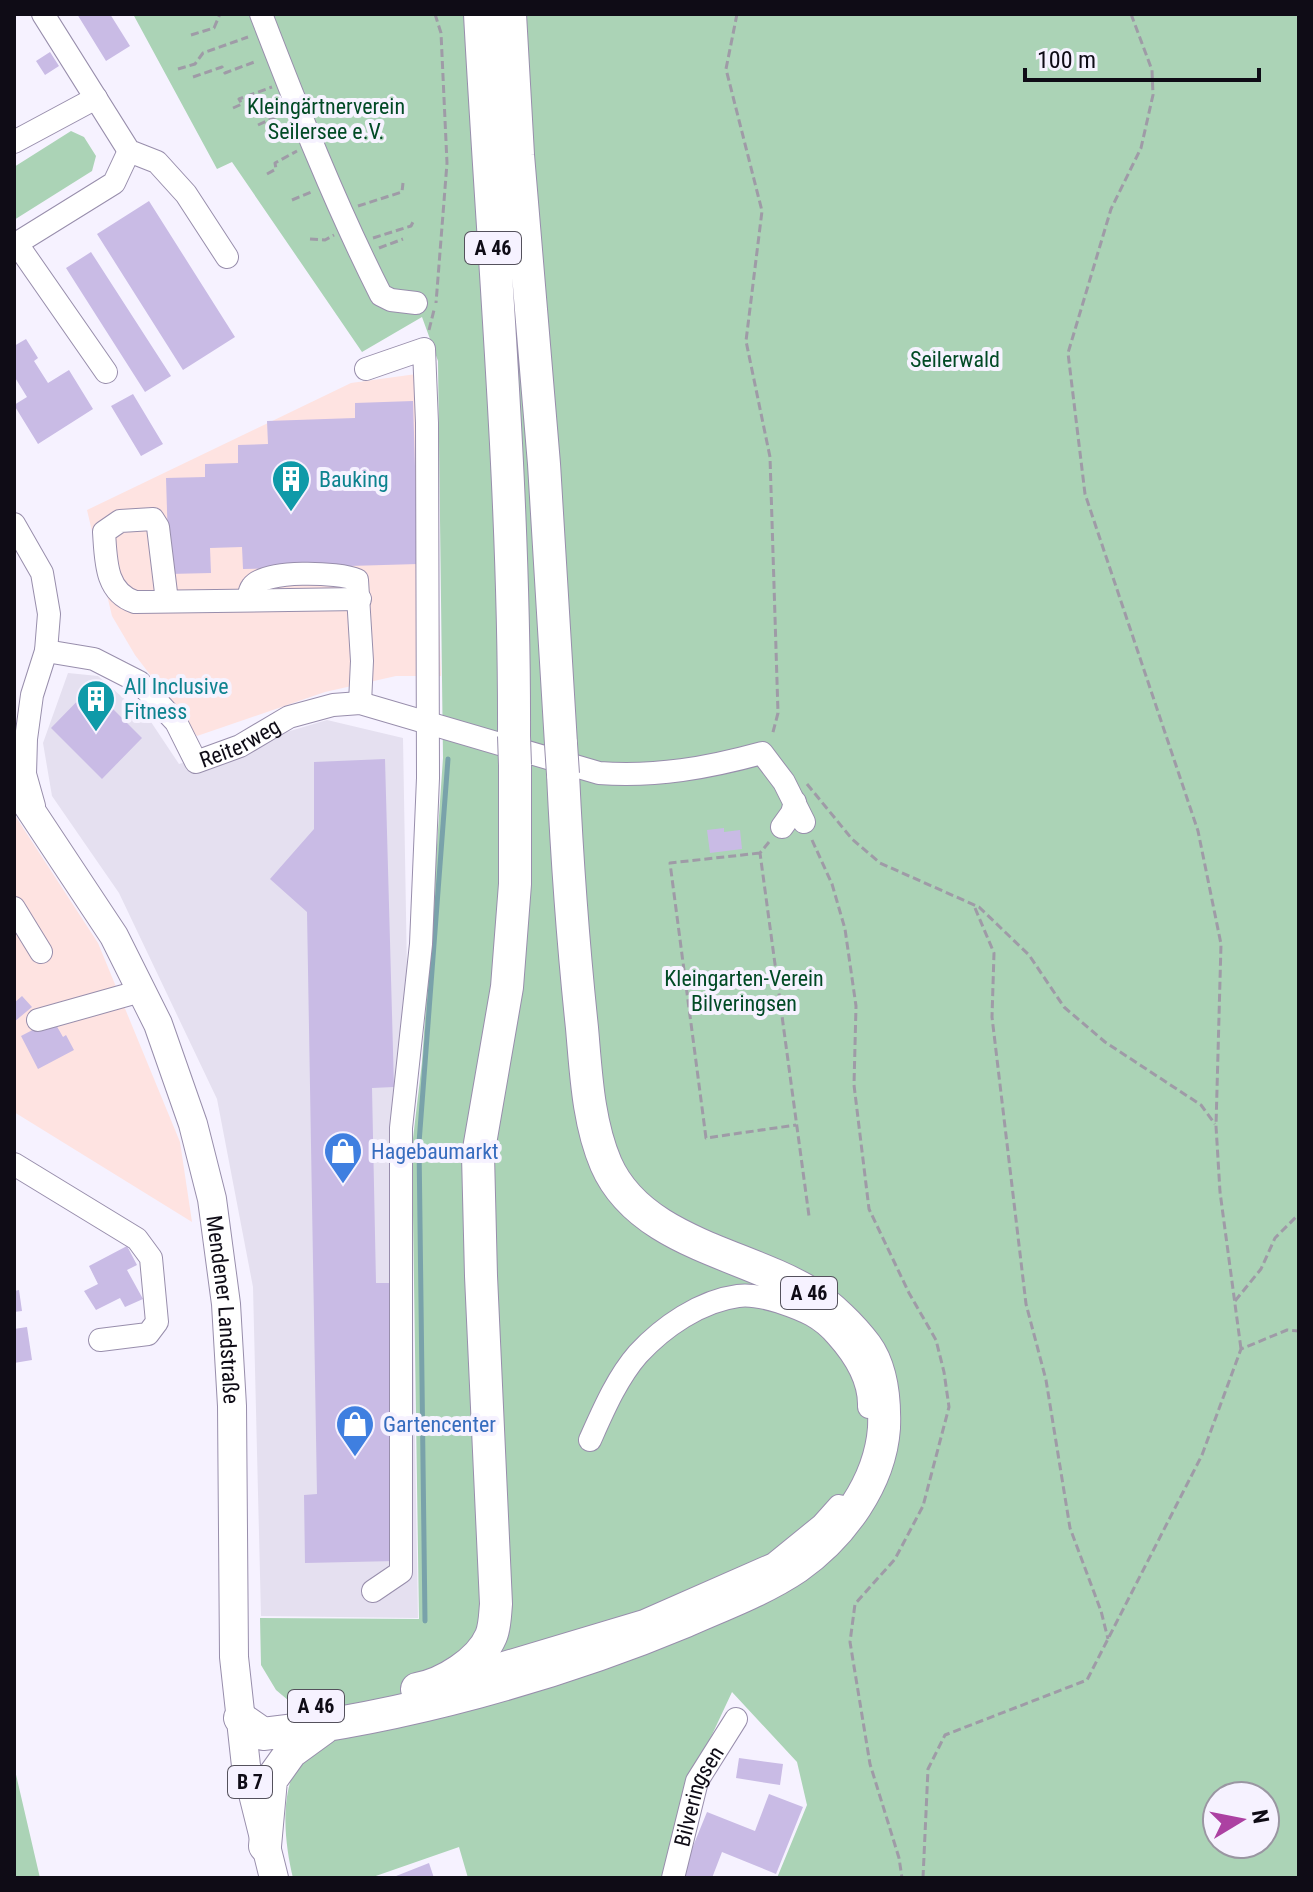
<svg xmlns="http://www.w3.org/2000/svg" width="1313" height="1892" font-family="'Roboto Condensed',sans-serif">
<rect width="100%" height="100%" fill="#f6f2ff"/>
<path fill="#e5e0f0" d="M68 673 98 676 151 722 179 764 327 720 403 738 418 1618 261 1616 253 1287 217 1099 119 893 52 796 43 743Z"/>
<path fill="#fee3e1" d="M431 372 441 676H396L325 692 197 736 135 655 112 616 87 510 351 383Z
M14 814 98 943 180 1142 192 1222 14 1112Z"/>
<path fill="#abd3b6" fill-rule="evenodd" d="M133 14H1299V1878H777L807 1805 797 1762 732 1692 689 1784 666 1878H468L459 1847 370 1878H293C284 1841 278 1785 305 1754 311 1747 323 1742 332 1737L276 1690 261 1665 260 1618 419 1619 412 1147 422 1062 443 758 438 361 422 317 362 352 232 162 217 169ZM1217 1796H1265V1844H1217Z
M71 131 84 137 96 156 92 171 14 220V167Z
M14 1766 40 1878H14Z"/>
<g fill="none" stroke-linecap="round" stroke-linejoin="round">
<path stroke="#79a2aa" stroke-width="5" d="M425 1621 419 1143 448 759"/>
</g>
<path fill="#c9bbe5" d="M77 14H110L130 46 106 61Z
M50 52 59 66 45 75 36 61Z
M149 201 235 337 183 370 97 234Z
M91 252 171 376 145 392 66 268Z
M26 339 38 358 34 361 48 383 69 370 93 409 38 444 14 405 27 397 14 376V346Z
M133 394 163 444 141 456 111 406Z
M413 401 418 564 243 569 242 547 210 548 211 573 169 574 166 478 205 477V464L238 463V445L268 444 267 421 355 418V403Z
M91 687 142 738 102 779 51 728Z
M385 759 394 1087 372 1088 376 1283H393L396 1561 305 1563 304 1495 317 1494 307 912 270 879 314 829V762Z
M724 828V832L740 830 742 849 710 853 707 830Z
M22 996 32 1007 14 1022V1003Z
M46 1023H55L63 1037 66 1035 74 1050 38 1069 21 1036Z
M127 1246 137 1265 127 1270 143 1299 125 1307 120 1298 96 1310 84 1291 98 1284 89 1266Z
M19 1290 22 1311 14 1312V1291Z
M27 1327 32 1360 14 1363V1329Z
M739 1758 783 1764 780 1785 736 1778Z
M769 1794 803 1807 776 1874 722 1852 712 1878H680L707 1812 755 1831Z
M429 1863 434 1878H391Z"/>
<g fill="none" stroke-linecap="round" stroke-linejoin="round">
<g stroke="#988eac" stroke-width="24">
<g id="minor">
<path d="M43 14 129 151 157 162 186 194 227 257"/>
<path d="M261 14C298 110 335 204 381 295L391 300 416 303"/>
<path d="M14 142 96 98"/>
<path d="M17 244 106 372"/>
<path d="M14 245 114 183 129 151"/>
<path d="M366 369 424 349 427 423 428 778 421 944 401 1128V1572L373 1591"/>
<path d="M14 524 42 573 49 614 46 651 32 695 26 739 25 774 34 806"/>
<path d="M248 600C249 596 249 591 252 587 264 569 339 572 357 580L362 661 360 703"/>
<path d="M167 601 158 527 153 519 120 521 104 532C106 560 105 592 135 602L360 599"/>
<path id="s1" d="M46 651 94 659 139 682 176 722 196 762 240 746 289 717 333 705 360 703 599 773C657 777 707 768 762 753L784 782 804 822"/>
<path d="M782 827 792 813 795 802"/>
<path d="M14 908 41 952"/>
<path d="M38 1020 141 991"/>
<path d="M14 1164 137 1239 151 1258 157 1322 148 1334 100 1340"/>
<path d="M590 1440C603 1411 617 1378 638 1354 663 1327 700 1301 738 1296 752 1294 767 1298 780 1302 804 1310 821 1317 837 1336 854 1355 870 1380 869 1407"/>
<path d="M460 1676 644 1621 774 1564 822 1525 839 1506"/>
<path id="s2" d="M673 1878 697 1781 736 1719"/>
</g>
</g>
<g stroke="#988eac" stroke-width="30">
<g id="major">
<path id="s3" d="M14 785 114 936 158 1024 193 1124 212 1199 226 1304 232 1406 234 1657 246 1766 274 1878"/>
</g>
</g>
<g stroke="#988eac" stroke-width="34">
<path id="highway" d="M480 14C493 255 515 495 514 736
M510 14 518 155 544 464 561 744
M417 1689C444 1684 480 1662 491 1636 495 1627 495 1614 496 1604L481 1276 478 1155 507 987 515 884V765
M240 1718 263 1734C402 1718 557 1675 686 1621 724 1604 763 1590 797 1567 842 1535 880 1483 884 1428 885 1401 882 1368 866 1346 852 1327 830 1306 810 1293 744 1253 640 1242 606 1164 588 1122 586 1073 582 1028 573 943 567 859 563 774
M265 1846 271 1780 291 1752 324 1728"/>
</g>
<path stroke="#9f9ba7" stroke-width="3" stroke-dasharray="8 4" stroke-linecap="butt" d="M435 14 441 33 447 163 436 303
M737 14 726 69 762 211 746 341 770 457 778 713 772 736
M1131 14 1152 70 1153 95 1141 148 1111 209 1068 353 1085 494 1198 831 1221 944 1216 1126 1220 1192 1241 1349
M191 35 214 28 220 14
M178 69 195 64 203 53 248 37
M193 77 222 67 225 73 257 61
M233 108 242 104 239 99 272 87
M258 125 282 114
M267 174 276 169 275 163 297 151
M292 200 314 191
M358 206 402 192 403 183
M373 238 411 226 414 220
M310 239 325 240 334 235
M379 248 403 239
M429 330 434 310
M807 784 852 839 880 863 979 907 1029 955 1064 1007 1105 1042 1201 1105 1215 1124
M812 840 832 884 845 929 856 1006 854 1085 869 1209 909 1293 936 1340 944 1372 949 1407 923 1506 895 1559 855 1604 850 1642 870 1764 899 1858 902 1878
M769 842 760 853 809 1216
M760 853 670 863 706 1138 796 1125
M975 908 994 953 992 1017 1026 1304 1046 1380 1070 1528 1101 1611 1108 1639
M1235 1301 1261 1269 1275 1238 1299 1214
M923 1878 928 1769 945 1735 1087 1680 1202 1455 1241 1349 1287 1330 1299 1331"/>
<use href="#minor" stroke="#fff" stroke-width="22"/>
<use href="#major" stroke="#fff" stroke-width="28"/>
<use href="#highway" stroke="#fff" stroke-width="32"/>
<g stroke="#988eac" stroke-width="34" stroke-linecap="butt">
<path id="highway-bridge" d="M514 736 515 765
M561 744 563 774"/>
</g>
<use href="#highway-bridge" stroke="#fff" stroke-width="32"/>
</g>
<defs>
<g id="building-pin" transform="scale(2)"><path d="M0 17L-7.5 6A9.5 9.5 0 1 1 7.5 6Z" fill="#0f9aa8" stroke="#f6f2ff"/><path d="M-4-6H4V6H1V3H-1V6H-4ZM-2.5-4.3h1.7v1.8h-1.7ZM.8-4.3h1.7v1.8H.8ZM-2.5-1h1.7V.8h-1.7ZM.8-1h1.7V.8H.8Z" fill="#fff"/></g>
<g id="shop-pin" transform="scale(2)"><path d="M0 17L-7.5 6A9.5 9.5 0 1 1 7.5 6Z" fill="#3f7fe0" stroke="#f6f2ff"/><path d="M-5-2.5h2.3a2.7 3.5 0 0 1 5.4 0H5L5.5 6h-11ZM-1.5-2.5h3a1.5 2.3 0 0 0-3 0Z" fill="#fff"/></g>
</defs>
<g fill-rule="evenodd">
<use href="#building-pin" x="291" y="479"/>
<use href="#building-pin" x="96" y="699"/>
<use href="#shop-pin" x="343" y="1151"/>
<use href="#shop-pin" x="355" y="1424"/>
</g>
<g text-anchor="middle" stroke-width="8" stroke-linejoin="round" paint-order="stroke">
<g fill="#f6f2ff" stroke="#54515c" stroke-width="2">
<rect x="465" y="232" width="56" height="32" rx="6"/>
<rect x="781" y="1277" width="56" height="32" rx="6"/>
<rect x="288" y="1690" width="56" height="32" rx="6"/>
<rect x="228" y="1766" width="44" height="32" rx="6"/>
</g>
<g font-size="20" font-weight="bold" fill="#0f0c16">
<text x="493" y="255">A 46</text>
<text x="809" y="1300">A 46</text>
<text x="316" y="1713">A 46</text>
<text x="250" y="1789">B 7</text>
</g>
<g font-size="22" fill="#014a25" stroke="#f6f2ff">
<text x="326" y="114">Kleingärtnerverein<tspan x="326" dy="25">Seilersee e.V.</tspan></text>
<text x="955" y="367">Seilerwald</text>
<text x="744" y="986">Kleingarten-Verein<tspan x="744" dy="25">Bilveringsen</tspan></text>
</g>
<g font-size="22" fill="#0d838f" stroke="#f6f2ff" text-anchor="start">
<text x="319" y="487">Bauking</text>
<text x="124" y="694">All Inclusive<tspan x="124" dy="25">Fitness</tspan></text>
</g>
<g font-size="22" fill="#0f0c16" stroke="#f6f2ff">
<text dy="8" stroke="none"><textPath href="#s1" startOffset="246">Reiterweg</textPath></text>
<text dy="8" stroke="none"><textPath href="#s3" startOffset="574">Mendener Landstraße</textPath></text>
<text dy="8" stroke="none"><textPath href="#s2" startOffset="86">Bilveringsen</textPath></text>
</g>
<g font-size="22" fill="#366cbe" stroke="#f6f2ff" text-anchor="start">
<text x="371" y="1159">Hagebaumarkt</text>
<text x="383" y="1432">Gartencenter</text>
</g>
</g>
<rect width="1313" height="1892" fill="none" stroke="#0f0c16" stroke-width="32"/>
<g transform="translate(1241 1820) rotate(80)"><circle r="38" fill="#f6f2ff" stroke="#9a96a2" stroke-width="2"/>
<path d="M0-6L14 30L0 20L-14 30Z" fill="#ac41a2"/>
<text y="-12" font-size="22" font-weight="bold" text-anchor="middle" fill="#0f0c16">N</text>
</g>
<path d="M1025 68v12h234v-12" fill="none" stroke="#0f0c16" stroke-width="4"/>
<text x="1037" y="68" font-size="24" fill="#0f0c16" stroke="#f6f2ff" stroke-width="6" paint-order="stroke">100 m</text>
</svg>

Goal of the exercise
Lines holding "middle" in the data above: copy each of them.

Exercise output
<g text-anchor="middle" stroke-width="8" stroke-linejoin="round" paint-order="stroke">
<text y="-12" font-size="22" font-weight="bold" text-anchor="middle" fill="#0f0c16">N</text>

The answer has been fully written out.